● **TASK DIRECTIONS**:
Answer these questions from the text on the Edith Halpert exhibition:
1. What gallery did Halpert own?
2. How many works of art are on view in the exhibition?
3. Where was Halpert born?

● **DOCUMENT TEXT**:
--- Start ---
Stuart Davis, Little Giant Still Life, 1950

The most notable feature of the Jewish Museum exhibition, however, is not the abundance or variety of major art works. Rather, it is the palpable sense of "presence" of the American businesswomen who bought, sold and treasured these talismans of American creative genius. Edith Gregor Halpert, owner of the Downtown Gallery in Greenwich Village from the 1920's to 1970, died a half century ago but she is very much a spiritual force at the Jewish Museum.

There is much more, however, than the resonance of Halpert's extraordinary life and career to experience at the Jewish Museum. Over 100 works of art are on view, including several sensational paintings by Georgia O'Keeffe. In the Patio, IX, a virtually abstract work by O'Keefe, was one of the favorite paintings of Halpert's personal collection


                                                   
                                                      Anne Lloyd, Photo 2019                                                View of the Edith Halpert exhibit, showing Georgia O’Keeffe's In the Patio, IX, 1950

With three weeks left to go, this intelligent, brilliantly curated - and long-overdue -  exhibition is a "must see" retrospective of Halpert and her era. 

Halpert was one of the first to grasp the deep links between the everyday artifacts and memorabilia of early America and sophisticated modern art. Contemporary museum practice places seemingly unrelated works of art, side-by-side, to promote "dialogue." Halpert, contrasting a flower-decorated baptismal certificate, created around 1805, with cutting-edge twentieth century paintings, pioneered that concept decades ago.



                                                    Anne Lloyd, Photo (2019)                                                         Birth & baptismal certificate, attributed to Joseph Lochbaum, ca. 1805,                                                  and Georgia O’Keeffe's Poppies, 1950

Edith Halpert (1900-1970) is not a name most Americans - even art lovers - will recognize. The exhibition at the Jewish Museum will hopefully make her contribution better known.  Halpert championed American art and artists at a time when the eyes of the American art world were chiefly focused on the avant garde in Europe.



                                                Anne Lloyd, Photo (2019)                                        
                    Samuel Halpert's Portrait of Edith Gregor Halpert,1928                 

Edith Halpert was born in Odessa, Russia, emigrating with her family to the U.S. to escape the anti-Jewish pogroms of Tsarist Russia. Halpert's life-story is a classic illustration of the contributions of immigrants to the American Story, especially her pivotal role as a champion of art created in the U.S.
--- End ---
● **ENTRIES SHOWN**:
--- Start ---
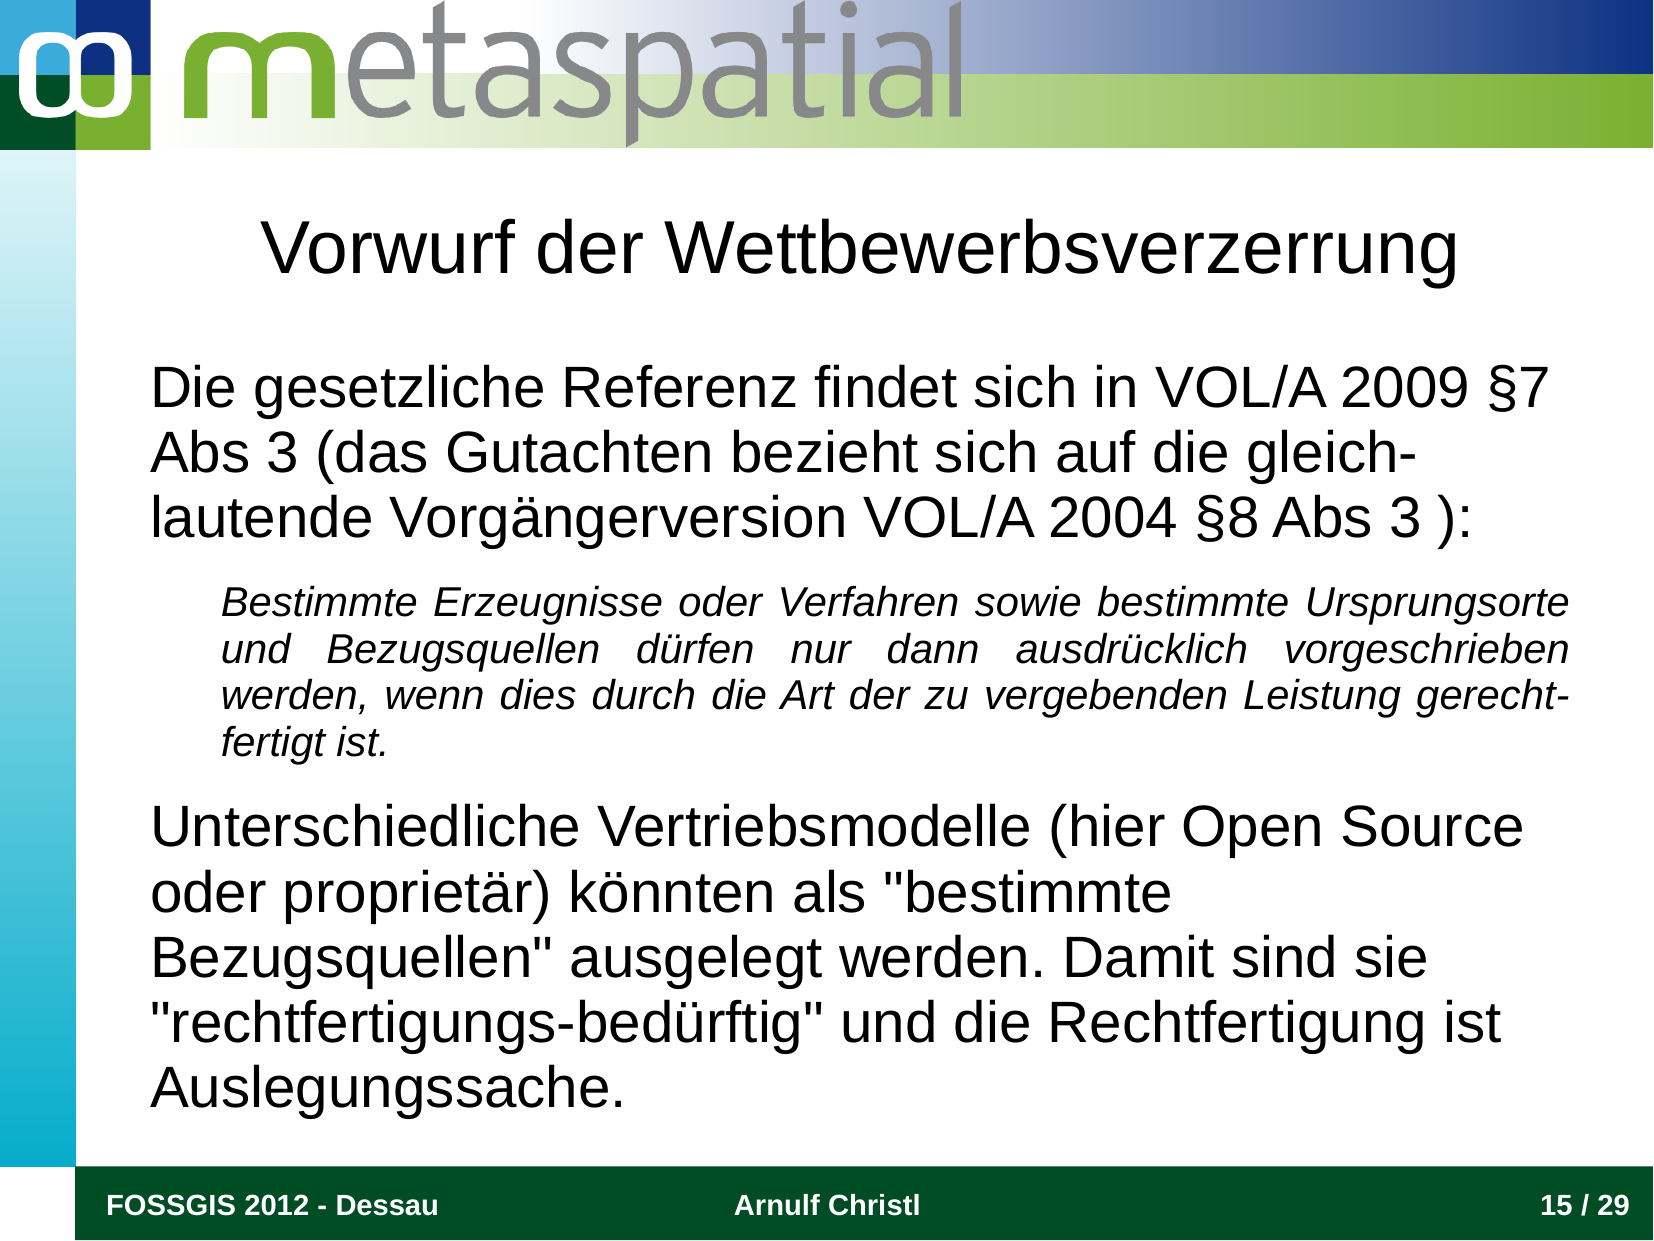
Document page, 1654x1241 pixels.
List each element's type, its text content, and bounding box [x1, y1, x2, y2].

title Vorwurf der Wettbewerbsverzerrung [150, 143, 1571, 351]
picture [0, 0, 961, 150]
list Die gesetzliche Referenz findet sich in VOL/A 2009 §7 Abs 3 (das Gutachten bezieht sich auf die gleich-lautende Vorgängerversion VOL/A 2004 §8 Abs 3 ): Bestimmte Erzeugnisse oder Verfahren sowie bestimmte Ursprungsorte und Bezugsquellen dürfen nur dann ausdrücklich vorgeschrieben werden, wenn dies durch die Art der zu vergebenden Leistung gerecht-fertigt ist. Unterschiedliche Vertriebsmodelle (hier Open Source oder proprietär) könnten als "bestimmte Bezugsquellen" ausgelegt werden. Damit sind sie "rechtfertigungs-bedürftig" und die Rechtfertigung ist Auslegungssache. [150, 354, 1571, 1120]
--- End ---
● **RESPONSE TO THIS EXERCISE**:
1. The Downtown Gallery in Greenwich Village.
2. Over 100.
3. Odessa, Russia.